• [GIVEN INFORMATION]:

-=-=-=-=-

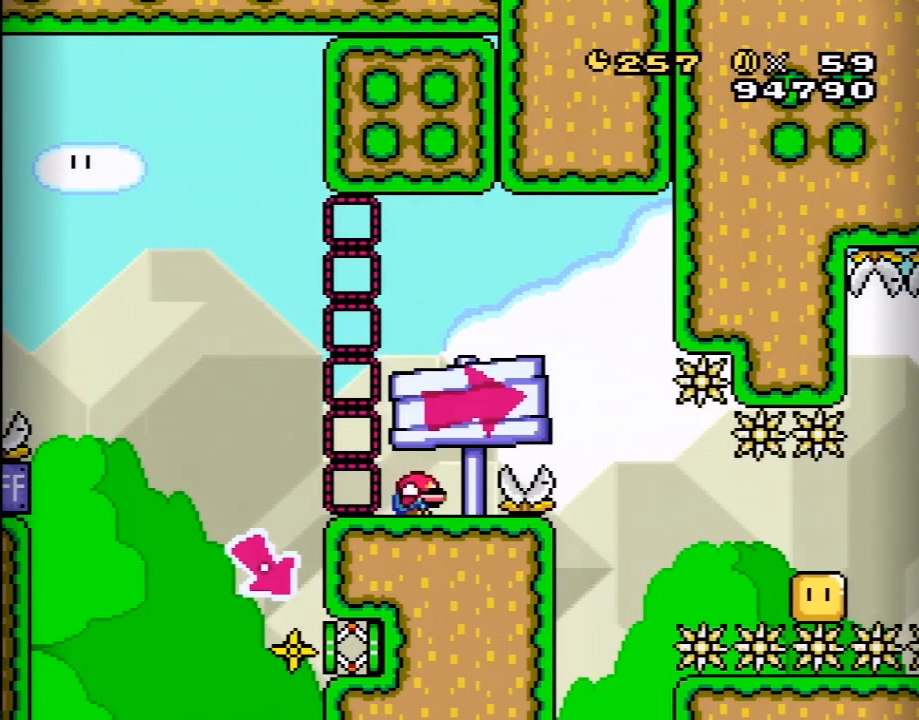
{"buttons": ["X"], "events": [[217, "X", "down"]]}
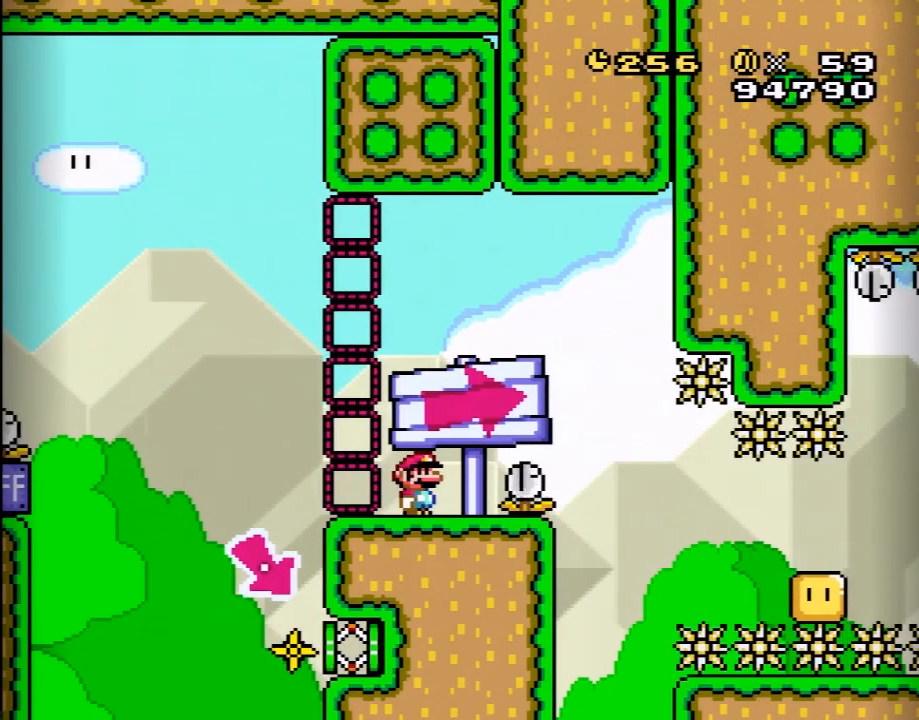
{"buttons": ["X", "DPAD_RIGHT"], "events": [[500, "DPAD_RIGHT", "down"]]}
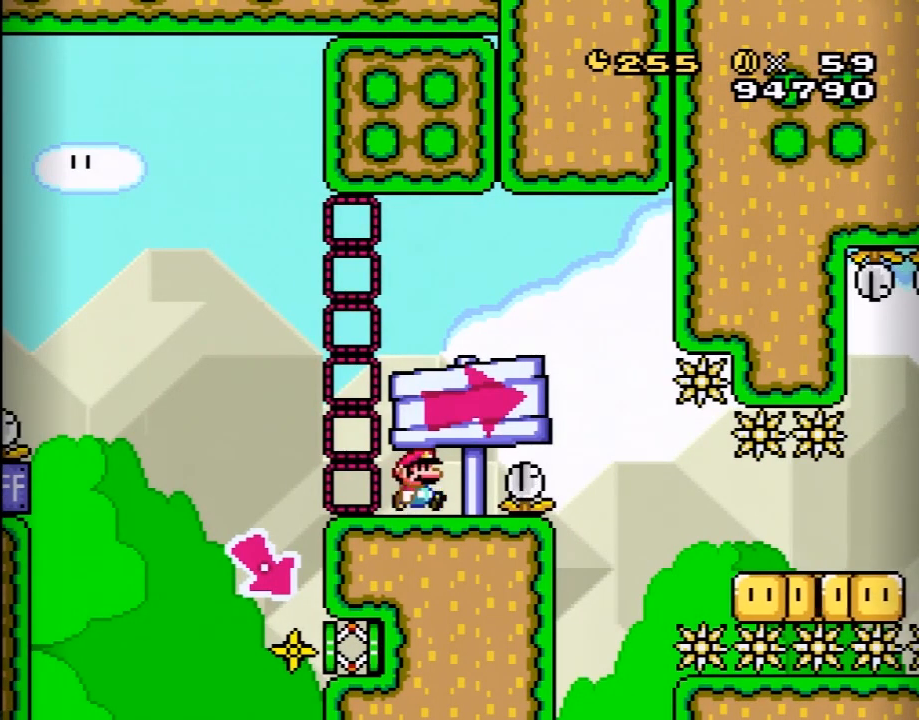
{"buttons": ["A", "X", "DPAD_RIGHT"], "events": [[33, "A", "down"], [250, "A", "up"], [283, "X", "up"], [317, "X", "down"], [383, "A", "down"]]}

-=-=-=-=-

• [TASK DETAILS]:
Every line above should be transcribed word for word; leave the pictures out.

• [TASK RESULT]:
{"buttons": ["X"], "events": [[217, "X", "down"]]}
{"buttons": ["X", "DPAD_RIGHT"], "events": [[500, "DPAD_RIGHT", "down"]]}
{"buttons": ["A", "X", "DPAD_RIGHT"], "events": [[33, "A", "down"], [250, "A", "up"], [283, "X", "up"], [317, "X", "down"], [383, "A", "down"]]}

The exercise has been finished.